### SHORT PROBLEM
Copy out everything from the line containing "2.28.2 catalogue (DETECT_THRESH" down to the line containing "196 168 8 3 24 5800", both of those lines included, word for word.

### LISTED ENTRIES
= = = =

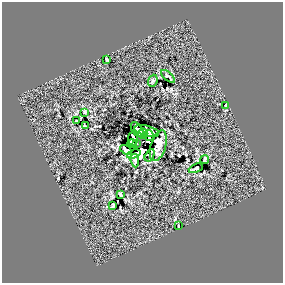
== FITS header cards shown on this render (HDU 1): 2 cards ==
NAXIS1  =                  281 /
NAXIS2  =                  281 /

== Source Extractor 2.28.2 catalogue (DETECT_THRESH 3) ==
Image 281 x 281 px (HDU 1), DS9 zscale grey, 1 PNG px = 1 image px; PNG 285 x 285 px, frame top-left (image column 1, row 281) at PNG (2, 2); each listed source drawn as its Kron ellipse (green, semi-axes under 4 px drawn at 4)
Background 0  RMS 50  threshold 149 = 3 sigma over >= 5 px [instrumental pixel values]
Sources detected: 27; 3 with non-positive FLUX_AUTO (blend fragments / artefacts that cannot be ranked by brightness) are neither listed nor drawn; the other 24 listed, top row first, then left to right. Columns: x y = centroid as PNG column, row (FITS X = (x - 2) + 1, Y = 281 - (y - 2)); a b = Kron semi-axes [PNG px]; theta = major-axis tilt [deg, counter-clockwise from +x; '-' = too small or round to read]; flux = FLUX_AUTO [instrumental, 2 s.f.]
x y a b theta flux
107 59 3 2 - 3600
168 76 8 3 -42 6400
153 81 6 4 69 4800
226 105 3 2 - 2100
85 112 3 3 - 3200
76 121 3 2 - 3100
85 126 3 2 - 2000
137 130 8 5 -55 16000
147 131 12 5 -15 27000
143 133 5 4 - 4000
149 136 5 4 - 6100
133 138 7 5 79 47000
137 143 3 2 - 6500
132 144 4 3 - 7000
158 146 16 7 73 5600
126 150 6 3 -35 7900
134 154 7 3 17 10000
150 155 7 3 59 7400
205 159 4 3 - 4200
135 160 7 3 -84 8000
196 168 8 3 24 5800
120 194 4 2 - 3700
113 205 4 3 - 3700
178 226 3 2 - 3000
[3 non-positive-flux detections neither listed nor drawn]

= = = =

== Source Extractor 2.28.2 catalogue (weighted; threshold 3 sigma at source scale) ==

= = = =

### THE RESULT
== Source Extractor 2.28.2 catalogue (DETECT_THRESH 3) ==
Image 281 x 281 px (HDU 1), DS9 zscale grey, 1 PNG px = 1 image px; PNG 285 x 285 px, frame top-left (image column 1, row 281) at PNG (2, 2); each listed source drawn as its Kron ellipse (green, semi-axes under 4 px drawn at 4)
Background 0  RMS 50  threshold 149 = 3 sigma over >= 5 px [instrumental pixel values]
Sources detected: 27; 3 with non-positive FLUX_AUTO (blend fragments / artefacts that cannot be ranked by brightness) are neither listed nor drawn; the other 24 listed, top row first, then left to right. Columns: x y = centroid as PNG column, row (FITS X = (x - 2) + 1, Y = 281 - (y - 2)); a b = Kron semi-axes [PNG px]; theta = major-axis tilt [deg, counter-clockwise from +x; '-' = too small or round to read]; flux = FLUX_AUTO [instrumental, 2 s.f.]
x y a b theta flux
107 59 3 2 - 3600
168 76 8 3 -42 6400
153 81 6 4 69 4800
226 105 3 2 - 2100
85 112 3 3 - 3200
76 121 3 2 - 3100
85 126 3 2 - 2000
137 130 8 5 -55 16000
147 131 12 5 -15 27000
143 133 5 4 - 4000
149 136 5 4 - 6100
133 138 7 5 79 47000
137 143 3 2 - 6500
132 144 4 3 - 7000
158 146 16 7 73 5600
126 150 6 3 -35 7900
134 154 7 3 17 10000
150 155 7 3 59 7400
205 159 4 3 - 4200
135 160 7 3 -84 8000
196 168 8 3 24 5800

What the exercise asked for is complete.